What’s the difference between permaculture, agroforestry and ecological agriculture?

Bor Borren permaculture

What is exactly the difference between all of the terms we use? The differences are sometimes small and the terms often overlap. To clarify everything, I will discuss the most important differences:


Agroforestry mixes perennial trees and bushes with arable farming, vegetable cultivation or grass grounds on the same area. The trees and bushes are planted for multiple reasons, for example for fruit, nuts or wood. Cattle can also be useful in the system (source: WUR).

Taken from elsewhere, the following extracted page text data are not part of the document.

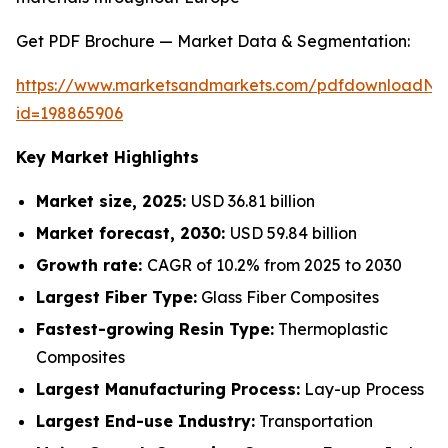
Get PDF Brochure — Market Data & Segmentation:
https://www.marketsandmarkets.com/pdfdownloadNe
id=198865906
Key Market Highlights
Market size, 2025:
USD 36.81 billion
Market forecast, 2030:
USD 59.84 billion
Growth rate:
CAGR of 10.2% from 2025 to 2030
Largest Fiber Type:
Glass Fiber Composites
Fastest-growing Resin Type:
Thermoplastic
Composites
Largest Manufacturing Process:
Lay-up Process
Largest End-use Industry:
Transportation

When looking at the facts, it is an old system that was applied in Europe. Because, back then, it was already normal to let the animals graze under the fruit trees. Another fact is that the design and structure is really important. The trees and bushes are often planted in strips. Between these strips grass grounds or arable farming are located and they are reachable for machines. This way of farming breaks through the monoculture and also keeps nature in mind.

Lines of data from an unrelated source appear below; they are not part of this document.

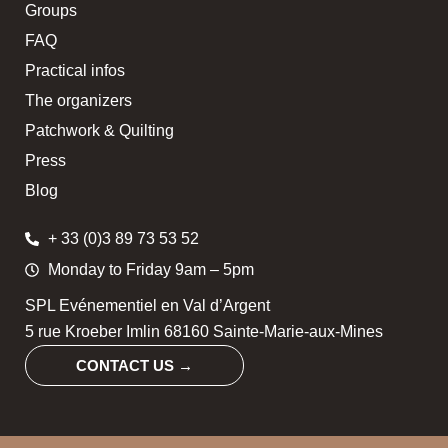
Groups
FAQ
Practical infos
The organizers
Patchwork & Quilting
Press
Blog
+ 33 (0)3 89 73 53 52
Monday to Friday 9am – 5pm
SPL Evénementiel en Val d’Argent
5 rue Kroeber Imlin 68160 Sainte-Marie-aux-Mines
CONTACT US →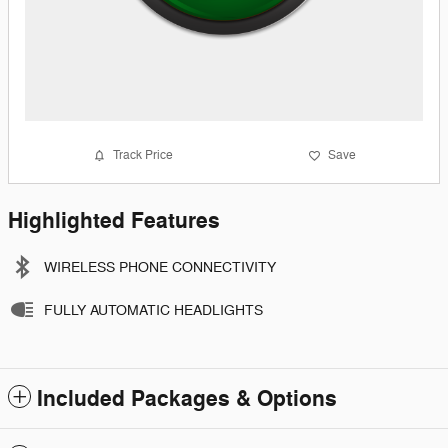
Track Price
Save
Highlighted Features
WIRELESS PHONE CONNECTIVITY
FULLY AUTOMATIC HEADLIGHTS
Included Packages & Options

Permaculture is a more holistic design system in which all of the functional elements are connected. The possible elements are: perennial food production by an edible forest garden; an herb garden; improvement of the garden due to compost techniques; the use of water; a greenhouse and energy supply around the house. The goal is to let nature take over the process so we have minimal work. Planting the design is much work, but in de long term it is more sustainable and productive. Definitely on a small scale it is very effective, also without any machines. On a big scale, you can also combine permaculture with agroforestry.

Edible forest gardens

An edible forest garden fits perfectly in the permaculture system. The original idea is from Bill Mollison, who is also the founder of permaculture. The main thought of an edible forest garden is that the ecological system of a forest is rebuild, but only with edible plants. This is done by using the seven layers of a forest: big trees, small trees, bushes, climbing plants, herbaceous plants, ground cover plants and root crops.

Biological agriculture

Easily said, biological agriculture practices in the ‘famous’ way of agriculture, but without artificial manure and pesticides. In general, it is still a monoculture that ploughs the ground, but it does focus on the environment, humans and health.

Biodynamic agriculture

This is a way of biological farming that is based on the anthroposophical principles of Rudolf Steiner. A holistic vision on nature is present and also the farming life is treated holistically. Everything is connected: farming, climate, fertilization of the soil, water pollution, biodiversity, quality of the air, etc.

Ecological gardening

When applying ecological gardening, you go one step further than biological gardening. The ecological cycle is taken into account, so it is environmentally friendly because there are no burdens for the environment.

Natural gardening

This is an alternative definition of permaculture.